L'infirmière n° 017 du 01/02/2022

 

ÉDITO

Hélène Trappo  

Rédactrice en chef de L’INFIRMIÈR.E

Les infirmières peuvent-elles encore croire à un miracle ? Ce miracle consisterait à obtenir enfin des politiques une réelle prise en compte des maux dont souffrent la profession et le système de santé en général, des attentes et des espoirs. Un changement radical. Pas une semaine sans qu’une tribune ou une enquête ne dénonce la lassitude, la désillusion, la dégradation des conditions de travail et la perte de repères, les démissions. Ou encore la pénurie de soignants, la désertification de la carte sanitaire, les faiblesses dans l’organisation des soins entre la ville et l’hôpital, etc.

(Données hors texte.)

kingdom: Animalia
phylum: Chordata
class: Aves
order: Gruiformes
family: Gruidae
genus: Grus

Dernièrement, l’Ordre national des infirmiers en remettait une couche avec les résultats de sa dernière consultation menée auprès de 60 000 infirmières, du 10 au 15 décembre 2021, dont on retiendra un seul chiffre : 85 % d’entre elles jugent leurs conditions de travail dégradées depuis le début de la crise sanitaire. Un chiffre qui fait écho à une tribune publiée le 8 janvier dernier sur France Info par les membres démissionnaires de l’Observatoire de la qua lité de vie au travail(1), dénonçant l’inertie gouvernementale dans la mise en œuvre de leurs préconisations. Comme le rappelle Philippe Colombat, « il ne s’agit pas d’augmenter les salaires, mais de donner des postes, diminuer la charge de travail et améliorer la qualité de vie au travail ». Il est d’autant plus nécessaire de le marteler que nombre de rapports et d’enquê tes bien avant la pandémie « alertaient sur les risques avérés pour la santé des professionnels et des patients de la dégradation des conditions de travail ». Une dégradation sur laquelle viennent se greffer les tensions actuelles. Il y a de quoi fortement inquiéter… Car outre les désaffections individuelles qu’elles suscitent, elles en viennent aussi à dégrader le collectif. La Conférence nationale des directeurs de centres hospitaliers en appelait mi-janvier, dans un communiqué, à « un sursaut » de tous face à une détérioration du climat dans le secteur hospitalier, marquée par une montée des violences des patients envers les soignants mais aussi entre les personnels soignants, administratifs, médicaux, etc.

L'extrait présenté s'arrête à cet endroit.